A Blend of Theory and Practice
There’s a strong real-world focus in this paper, like you’d expect from a system that has been implemented and refined based on real usage. Take the section on the “last piece” problem — what happens if the final part of the file you’re downloading is from someone with a slow connection? These are the kinds of issues you don’t know you have until you build something.
At the same time, you also see an attempt to engage with Economic theory. From Section 3.1:
Well known economic theories show that systems which are pareto efficient, meaning that no two counterparties can make an exchange and both be happier, tend to have all of the above properties [utilizing all available resources, providing consistent download rates, and being “somewhat resistant” to people downloading but not uploading] … BitTorrent’s choking algorithms attempt to achieve pareto efficiency using a more fleshed out version of tit-for-tat than that used to play prisoner’s dilemma.

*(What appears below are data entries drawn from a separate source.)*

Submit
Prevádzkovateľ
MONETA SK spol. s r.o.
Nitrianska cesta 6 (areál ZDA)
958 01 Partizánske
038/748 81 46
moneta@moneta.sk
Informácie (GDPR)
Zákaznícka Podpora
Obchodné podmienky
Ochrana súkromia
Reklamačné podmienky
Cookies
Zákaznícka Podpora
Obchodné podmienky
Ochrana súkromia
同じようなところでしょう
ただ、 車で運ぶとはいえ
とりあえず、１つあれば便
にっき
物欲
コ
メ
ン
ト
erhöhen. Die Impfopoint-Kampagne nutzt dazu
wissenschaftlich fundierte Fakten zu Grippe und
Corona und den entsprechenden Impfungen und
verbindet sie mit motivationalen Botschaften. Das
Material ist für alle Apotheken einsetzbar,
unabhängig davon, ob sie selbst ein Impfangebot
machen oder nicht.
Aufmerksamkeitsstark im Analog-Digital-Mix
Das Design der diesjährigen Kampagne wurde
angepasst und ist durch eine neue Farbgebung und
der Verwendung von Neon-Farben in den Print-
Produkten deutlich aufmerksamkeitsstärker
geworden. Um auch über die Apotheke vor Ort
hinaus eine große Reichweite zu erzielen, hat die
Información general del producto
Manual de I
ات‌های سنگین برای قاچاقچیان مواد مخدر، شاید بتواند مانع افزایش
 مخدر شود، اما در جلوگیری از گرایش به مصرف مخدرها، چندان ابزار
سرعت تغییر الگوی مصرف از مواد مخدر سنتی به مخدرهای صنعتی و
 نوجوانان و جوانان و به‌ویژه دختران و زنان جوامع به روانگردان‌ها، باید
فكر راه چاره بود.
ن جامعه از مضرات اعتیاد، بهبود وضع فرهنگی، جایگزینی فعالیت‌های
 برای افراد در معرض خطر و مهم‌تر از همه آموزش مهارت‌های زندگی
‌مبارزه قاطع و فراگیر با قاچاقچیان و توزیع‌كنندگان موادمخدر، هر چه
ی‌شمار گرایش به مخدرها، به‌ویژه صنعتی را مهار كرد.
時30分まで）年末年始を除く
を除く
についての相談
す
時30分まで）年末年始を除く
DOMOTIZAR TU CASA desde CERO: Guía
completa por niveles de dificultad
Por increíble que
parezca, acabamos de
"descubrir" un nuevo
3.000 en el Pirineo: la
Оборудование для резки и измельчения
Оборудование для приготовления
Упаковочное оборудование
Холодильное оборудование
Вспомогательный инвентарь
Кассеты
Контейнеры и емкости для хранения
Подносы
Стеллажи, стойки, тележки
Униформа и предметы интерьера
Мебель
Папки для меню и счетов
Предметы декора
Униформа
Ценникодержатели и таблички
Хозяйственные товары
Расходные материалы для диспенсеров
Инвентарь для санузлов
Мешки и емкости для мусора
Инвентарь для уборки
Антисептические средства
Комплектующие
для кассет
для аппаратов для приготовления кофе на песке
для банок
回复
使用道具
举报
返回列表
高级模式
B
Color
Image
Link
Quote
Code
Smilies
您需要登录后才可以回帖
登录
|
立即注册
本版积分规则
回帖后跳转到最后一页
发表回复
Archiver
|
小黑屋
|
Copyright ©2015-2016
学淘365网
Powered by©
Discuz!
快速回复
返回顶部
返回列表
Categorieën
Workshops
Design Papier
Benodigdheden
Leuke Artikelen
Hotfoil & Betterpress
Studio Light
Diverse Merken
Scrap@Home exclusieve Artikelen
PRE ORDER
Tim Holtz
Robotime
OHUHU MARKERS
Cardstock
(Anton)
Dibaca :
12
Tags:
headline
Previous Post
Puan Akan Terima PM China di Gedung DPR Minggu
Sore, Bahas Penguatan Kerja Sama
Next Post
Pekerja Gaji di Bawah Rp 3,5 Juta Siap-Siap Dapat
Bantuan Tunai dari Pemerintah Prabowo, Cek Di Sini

Sure, okay, you can scoff at that, and the explanation isn’t quite right, fine. It’s obviously the product of an intelligent autodidact, rather than an ensconced academic. But it evinces an obvious effort to derive practical work from theoretical first principles. It’s an effort to make it real.
It would be difficult to overstate the significance of BitTorrent to the Internet. Estimates are really shaky on this, but it’s probably somewhere between 20% and 50% of all traffic.
If we were to take all the CS papers published in the 2000s and rank them in terms of real-world impact, BitTorrent is likely in the top three — I would say the other two are Google’s MapReduce and Luis von Ahn’s work on CAPTCHAs.
Finally, like any good economic system, BitTorrent has been the subject of further analysis. I plan to address the really clever client BitTyrant, an academic effort to hack the economic protocol of BitTorrent to enable massive downloads with minimal uploads. BitTyrant, of course, also did not come from the multi-agent systems community. Just what is it we do again?